__Arbeitsauftrag A__:
Prüfe für jede der folgenden Aussagen, ob sie mit dem Artikel über Rüstungsausgaben übereinstimmt. Antworte jeweils mit Ja oder Nein und zitiere die entscheidenden Worte des Artikels wörtlich.
(i) Pistorius stellte den Wehretat für 2025 am 9. Juli im Bundestag vor.
(ii) Der Bundeswehr stehen insgesamt gut 96 Milliarden zur Verfügung.
(iii) Im Haushaltsausschuss ist ein SPD-Abgeordneter für das Verteidigungsbudget zuständig.
__Arbeitsauftrag B__: Gib bitte aus dem Artikel über Rüstungsausgaben den Abschnitt unverändert aus, der mit „Es gehe um „große“ beginnt und sich bis „Transparenz bei Rüstungsprojekten.“ fortsetzt.

__Dokumenttext__:
++++++++++++++++++++

Sicherheit und Verteidigung

Mehr Geld für Rüstung, aber weniger Kontrolle

Die Regierungskoalition schottet große Rüstungsvorhaben stärker gegen parlamentarische Kontrolle ab. Und im Haushaltsausschuss ist nun ein industrienaher CDU-Abgeordneter für das Verteidigungsbudget zuständig.

von Hans-Martin Tillack

Boris Pistorius_Pressekonferenz
Boris Pistorius bei einem Pressetermin zum Gesetz zur beschleunigten Planung und Beschaffung für die Bundeswehr. (Foto: Christian Ditsch / picture alliance / SZ Photo)

Es gehe um „große Summen, die vielen wehtun“, sagte Verteidigungsminister Boris Pistorius (SPD), als er am 9. Juli im Bundestag den Wehretat für das Jahr 2025 vorstellte. Insgesamt gut 86 Milliarden stünden der Bundeswehr zur Verfügung – Gelder, die man nun „aber zielgerichtet und mit Augenmaß einsetzen“ werde, versprach der Minister.

Wie zielgerichtet genau das geschieht, wird dennoch weniger nachvollziehbar sein als bisher. Denn das Kabinett hat nicht nur jüngst einen Gesetzentwurf beschlossen, der die Beschaffung für die Bundeswehr beschleunigen soll. Das Verteidigungsministerium und die Mehrheit von CDU/CSU und SPD im Bundestag reduzieren zudem die Transparenz bei Rüstungsprojekten.

Recherchen von CORRECTIV zeigen jetzt, dass gerade milliardenschwere Deals mit Rüstungskonzernen wie Rheinmetall oder Lürssen stärker von parlamentarischer Kontrolle abgeschottet werden. Zugleich ist neuerdings ein CDU-Politiker im Haushaltsausschuss für die Verteidigungsausgaben zuständig, der gute Beziehungen zu einigen Unternehmen der Branche pflegt.

++++++++++++++++++++

__Ausgelesene Zeilen__:
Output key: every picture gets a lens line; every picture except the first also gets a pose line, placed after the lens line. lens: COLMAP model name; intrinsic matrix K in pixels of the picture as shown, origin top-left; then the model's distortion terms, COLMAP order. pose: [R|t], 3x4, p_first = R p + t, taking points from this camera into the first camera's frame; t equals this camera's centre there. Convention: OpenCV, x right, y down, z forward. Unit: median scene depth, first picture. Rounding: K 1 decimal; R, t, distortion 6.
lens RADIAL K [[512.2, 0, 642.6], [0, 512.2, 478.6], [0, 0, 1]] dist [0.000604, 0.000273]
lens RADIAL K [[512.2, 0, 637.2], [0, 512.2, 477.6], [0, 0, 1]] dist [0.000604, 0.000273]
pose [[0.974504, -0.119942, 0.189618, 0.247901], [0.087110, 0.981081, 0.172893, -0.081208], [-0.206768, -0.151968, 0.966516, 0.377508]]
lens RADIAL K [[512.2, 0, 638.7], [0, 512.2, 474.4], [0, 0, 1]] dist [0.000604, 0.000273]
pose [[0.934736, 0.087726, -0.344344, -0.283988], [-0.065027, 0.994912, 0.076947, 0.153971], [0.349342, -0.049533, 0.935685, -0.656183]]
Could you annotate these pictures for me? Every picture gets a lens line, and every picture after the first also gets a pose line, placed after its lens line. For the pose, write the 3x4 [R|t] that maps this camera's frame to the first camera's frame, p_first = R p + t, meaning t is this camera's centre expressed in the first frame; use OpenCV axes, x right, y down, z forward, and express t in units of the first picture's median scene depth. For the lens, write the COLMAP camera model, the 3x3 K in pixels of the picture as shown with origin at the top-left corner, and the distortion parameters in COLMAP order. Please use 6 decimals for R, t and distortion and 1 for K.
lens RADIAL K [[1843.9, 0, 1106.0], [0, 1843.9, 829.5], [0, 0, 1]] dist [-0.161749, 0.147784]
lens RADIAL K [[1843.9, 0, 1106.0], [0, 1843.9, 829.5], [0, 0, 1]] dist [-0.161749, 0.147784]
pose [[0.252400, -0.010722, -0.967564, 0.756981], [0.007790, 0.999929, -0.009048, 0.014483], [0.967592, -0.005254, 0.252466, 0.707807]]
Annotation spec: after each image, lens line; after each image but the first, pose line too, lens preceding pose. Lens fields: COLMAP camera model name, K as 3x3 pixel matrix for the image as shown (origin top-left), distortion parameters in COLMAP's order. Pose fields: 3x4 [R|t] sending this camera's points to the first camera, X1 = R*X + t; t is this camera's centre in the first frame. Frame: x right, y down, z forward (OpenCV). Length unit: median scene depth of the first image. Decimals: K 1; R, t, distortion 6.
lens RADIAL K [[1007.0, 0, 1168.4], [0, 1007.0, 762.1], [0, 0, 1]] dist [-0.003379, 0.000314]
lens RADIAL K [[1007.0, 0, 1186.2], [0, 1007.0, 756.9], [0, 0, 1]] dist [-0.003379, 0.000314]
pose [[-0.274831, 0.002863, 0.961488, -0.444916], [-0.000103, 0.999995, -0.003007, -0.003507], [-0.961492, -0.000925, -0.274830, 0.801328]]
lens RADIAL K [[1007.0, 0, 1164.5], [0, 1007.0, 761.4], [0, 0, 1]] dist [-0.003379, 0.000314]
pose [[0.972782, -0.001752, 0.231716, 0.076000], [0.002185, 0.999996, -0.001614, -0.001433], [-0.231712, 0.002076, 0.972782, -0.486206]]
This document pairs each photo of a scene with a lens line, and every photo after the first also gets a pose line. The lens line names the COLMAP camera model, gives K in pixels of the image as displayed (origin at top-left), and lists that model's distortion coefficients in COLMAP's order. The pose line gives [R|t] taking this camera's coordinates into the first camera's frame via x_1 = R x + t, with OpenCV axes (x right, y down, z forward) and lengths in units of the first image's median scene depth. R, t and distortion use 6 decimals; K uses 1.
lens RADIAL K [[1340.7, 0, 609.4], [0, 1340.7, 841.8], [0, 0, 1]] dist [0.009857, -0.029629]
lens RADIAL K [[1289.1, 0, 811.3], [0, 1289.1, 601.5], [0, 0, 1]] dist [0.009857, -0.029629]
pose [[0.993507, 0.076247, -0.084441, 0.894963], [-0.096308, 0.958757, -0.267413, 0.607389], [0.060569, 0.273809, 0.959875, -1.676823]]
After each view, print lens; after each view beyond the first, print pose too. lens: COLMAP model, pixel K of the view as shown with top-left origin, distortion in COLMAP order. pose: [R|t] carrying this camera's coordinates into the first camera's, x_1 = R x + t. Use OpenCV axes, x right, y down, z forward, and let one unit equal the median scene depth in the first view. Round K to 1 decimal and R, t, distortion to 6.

++++++++++++++++++++

__Antwort zum Auftrag A__:
(i) Ja: „als er am 9. Juli im Bundestag den Wehretat für das Jahr 2025 vorstellte“
(ii) Nein: „Insgesamt gut 86 Milliarden stünden der Bundeswehr zur Verfügung“
(iii) Nein: „ein industrienaher CDU-Abgeordneter für das Verteidigungsbudget zuständig“

__Antwort zum Auftrag B__:
Es gehe um „große Summen, die vielen wehtun“, sagte Verteidigungsminister Boris Pistorius (SPD), als er am 9. Juli im Bundestag den Wehretat für das Jahr 2025 vorstellte. Insgesamt gut 86 Milliarden stünden der Bundeswehr zur Verfügung – Gelder, die man nun „aber zielgerichtet und mit Augenmaß einsetzen“ werde, versprach der Minister.

Wie zielgerichtet genau das geschieht, wird dennoch weniger nachvollziehbar sein als bisher. Denn das Kabinett hat nicht nur jüngst einen Gesetzentwurf beschlossen, der die Beschaffung für die Bundeswehr beschleunigen soll. Das Verteidigungsministerium und die Mehrheit von CDU/CSU und SPD im Bundestag reduzieren zudem die Transparenz bei Rüstungsprojekten.